--- start of GIVEN INFORMATION ---
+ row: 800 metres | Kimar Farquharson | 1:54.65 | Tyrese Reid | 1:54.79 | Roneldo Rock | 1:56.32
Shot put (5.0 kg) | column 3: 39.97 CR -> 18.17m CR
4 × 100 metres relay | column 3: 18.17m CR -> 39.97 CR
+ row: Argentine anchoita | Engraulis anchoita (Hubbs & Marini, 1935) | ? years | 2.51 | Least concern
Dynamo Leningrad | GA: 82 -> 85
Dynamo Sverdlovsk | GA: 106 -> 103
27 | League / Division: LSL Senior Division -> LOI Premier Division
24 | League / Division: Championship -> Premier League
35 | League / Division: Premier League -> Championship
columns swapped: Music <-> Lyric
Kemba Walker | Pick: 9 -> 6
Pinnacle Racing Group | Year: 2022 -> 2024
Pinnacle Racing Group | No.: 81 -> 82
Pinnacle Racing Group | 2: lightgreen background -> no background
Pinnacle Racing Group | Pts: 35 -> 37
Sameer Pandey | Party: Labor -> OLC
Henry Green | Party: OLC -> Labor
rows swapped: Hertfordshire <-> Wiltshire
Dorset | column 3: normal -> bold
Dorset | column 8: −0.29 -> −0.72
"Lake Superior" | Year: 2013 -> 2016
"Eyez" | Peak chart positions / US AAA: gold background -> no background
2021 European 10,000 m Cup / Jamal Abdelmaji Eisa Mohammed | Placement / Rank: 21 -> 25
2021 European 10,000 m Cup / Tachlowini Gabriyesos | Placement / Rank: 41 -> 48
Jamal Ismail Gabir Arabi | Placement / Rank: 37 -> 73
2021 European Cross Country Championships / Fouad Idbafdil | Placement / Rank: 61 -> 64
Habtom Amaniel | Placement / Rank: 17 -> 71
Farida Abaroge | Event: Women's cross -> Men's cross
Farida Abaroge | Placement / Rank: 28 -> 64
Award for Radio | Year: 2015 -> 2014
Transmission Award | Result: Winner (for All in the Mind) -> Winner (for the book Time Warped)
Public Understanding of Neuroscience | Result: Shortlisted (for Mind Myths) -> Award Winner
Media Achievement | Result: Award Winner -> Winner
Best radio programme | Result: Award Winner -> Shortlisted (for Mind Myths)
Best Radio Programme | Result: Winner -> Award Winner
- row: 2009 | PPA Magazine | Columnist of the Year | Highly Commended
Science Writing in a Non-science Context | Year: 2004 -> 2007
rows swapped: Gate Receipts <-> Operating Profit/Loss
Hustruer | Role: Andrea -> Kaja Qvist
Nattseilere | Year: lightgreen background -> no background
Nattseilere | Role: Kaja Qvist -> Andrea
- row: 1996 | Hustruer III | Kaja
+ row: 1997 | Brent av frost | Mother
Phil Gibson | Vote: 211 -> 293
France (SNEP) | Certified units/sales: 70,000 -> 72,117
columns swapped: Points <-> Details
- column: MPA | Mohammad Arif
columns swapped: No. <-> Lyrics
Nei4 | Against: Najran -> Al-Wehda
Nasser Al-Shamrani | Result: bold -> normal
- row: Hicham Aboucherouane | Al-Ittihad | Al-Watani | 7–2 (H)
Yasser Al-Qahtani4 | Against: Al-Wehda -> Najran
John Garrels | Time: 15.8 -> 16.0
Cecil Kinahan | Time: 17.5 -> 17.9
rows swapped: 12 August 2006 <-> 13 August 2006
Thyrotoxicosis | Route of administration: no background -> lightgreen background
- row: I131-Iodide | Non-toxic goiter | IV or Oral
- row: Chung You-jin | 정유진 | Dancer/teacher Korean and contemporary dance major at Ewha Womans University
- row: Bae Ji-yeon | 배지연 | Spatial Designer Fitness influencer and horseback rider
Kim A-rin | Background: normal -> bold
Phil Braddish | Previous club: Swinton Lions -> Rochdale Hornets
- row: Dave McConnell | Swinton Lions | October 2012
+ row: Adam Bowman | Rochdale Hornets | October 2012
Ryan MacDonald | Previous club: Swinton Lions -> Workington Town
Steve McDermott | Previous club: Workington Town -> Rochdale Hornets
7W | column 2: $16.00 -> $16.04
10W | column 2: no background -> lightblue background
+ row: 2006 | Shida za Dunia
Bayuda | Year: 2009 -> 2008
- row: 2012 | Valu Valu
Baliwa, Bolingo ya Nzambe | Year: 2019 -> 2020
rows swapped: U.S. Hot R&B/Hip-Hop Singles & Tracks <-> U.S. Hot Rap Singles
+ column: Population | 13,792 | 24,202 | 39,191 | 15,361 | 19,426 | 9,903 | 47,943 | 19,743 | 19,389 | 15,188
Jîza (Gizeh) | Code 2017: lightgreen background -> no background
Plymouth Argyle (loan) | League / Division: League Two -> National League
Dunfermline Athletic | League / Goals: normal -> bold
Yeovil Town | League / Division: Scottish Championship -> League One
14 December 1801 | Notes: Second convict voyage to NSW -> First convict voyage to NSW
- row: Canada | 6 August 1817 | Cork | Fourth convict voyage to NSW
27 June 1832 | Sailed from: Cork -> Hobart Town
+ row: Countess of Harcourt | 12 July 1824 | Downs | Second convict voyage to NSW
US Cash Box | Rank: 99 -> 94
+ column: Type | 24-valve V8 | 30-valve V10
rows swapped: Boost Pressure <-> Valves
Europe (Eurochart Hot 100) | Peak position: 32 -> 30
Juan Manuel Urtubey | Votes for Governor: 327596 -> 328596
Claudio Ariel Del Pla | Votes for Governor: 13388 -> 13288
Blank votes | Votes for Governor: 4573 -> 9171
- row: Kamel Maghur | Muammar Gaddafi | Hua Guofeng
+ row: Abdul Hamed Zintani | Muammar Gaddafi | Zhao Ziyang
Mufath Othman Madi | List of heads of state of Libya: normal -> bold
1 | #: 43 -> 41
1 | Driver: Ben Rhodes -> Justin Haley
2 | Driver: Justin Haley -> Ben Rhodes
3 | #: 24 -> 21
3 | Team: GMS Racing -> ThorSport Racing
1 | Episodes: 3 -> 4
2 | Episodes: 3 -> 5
--- end of GIVEN INFORMATION ---
WHAT IS ASKED: Copy out every line from the start of the items down to the one containing "columns swapped: Music <-> Lyric", switching each "Dynamo" to "Zenit" and keeping everything else the same.

FINISHED TASK:
+ row: 800 metres | Kimar Farquharson | 1:54.65 | Tyrese Reid | 1:54.79 | Roneldo Rock | 1:56.32
Shot put (5.0 kg) | column 3: 39.97 CR -> 18.17m CR
4 × 100 metres relay | column 3: 18.17m CR -> 39.97 CR
+ row: Argentine anchoita | Engraulis anchoita (Hubbs & Marini, 1935) | ? years | 2.51 | Least concern
Zenit Leningrad | GA: 82 -> 85
Zenit Sverdlovsk | GA: 106 -> 103
27 | League / Division: LSL Senior Division -> LOI Premier Division
24 | League / Division: Championship -> Premier League
35 | League / Division: Premier League -> Championship
columns swapped: Music <-> Lyric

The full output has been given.